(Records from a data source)
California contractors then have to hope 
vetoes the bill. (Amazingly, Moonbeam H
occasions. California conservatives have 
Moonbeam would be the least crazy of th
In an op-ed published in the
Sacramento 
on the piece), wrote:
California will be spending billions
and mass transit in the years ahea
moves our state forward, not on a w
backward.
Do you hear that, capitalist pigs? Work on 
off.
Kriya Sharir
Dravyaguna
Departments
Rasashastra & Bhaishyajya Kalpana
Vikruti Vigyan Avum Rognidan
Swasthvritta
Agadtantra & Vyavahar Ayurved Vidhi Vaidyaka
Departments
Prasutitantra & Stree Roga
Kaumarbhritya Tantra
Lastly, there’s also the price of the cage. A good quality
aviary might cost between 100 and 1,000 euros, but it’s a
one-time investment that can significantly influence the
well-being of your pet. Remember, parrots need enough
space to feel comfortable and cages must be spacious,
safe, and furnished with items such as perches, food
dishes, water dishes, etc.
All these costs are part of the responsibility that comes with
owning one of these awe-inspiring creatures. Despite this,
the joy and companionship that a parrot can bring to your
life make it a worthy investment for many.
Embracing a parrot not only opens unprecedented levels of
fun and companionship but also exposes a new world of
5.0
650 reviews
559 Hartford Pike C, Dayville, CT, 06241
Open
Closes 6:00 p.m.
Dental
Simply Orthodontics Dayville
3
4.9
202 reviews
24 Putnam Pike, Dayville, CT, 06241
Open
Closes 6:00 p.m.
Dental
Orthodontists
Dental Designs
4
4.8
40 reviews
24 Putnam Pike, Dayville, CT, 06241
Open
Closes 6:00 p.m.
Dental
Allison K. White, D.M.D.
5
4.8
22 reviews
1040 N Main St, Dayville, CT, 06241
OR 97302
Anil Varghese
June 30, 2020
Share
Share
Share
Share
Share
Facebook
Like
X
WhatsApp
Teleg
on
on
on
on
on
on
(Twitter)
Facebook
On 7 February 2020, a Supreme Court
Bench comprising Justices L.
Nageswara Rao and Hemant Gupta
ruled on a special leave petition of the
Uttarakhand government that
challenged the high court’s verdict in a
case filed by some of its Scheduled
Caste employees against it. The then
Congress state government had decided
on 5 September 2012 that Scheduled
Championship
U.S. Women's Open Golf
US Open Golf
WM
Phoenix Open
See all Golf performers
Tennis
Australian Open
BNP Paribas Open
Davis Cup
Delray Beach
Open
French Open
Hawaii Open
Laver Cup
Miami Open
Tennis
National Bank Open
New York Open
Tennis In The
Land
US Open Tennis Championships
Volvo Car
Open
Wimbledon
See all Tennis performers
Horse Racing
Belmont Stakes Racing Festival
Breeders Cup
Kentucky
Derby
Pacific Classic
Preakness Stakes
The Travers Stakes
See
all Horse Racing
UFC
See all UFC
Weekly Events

ASSIGNMENT — Reproduce all of the lines above word for word, keeping their order and line breaks unchanged.

SOLUTION TO THE EXERCISE —
California contractors then have to hope 
vetoes the bill. (Amazingly, Moonbeam H
occasions. California conservatives have 
Moonbeam would be the least crazy of th
In an op-ed published in the
Sacramento 
on the piece), wrote:
California will be spending billions
and mass transit in the years ahea
moves our state forward, not on a w
backward.
Do you hear that, capitalist pigs? Work on 
off.
Kriya Sharir
Dravyaguna
Departments
Rasashastra & Bhaishyajya Kalpana
Vikruti Vigyan Avum Rognidan
Swasthvritta
Agadtantra & Vyavahar Ayurved Vidhi Vaidyaka
Departments
Prasutitantra & Stree Roga
Kaumarbhritya Tantra
Lastly, there’s also the price of the cage. A good quality
aviary might cost between 100 and 1,000 euros, but it’s a
one-time investment that can significantly influence the
well-being of your pet. Remember, parrots need enough
space to feel comfortable and cages must be spacious,
safe, and furnished with items such as perches, food
dishes, water dishes, etc.
All these costs are part of the responsibility that comes with
owning one of these awe-inspiring creatures. Despite this,
the joy and companionship that a parrot can bring to your
life make it a worthy investment for many.
Embracing a parrot not only opens unprecedented levels of
fun and companionship but also exposes a new world of
5.0
650 reviews
559 Hartford Pike C, Dayville, CT, 06241
Open
Closes 6:00 p.m.
Dental
Simply Orthodontics Dayville
3
4.9
202 reviews
24 Putnam Pike, Dayville, CT, 06241
Open
Closes 6:00 p.m.
Dental
Orthodontists
Dental Designs
4
4.8
40 reviews
24 Putnam Pike, Dayville, CT, 06241
Open
Closes 6:00 p.m.
Dental
Allison K. White, D.M.D.
5
4.8
22 reviews
1040 N Main St, Dayville, CT, 06241
OR 97302
Anil Varghese
June 30, 2020
Share
Share
Share
Share
Share
Facebook
Like
X
WhatsApp
Teleg
on
on
on
on
on
on
(Twitter)
Facebook
On 7 February 2020, a Supreme Court
Bench comprising Justices L.
Nageswara Rao and Hemant Gupta
ruled on a special leave petition of the
Uttarakhand government that
challenged the high court’s verdict in a
case filed by some of its Scheduled
Caste employees against it. The then
Congress state government had decided
on 5 September 2012 that Scheduled
Championship
U.S. Women's Open Golf
US Open Golf
WM
Phoenix Open
See all Golf performers
Tennis
Australian Open
BNP Paribas Open
Davis Cup
Delray Beach
Open
French Open
Hawaii Open
Laver Cup
Miami Open
Tennis
National Bank Open
New York Open
Tennis In The
Land
US Open Tennis Championships
Volvo Car
Open
Wimbledon
See all Tennis performers
Horse Racing
Belmont Stakes Racing Festival
Breeders Cup
Kentucky
Derby
Pacific Classic
Preakness Stakes
The Travers Stakes
See
all Horse Racing
UFC
See all UFC
Weekly Events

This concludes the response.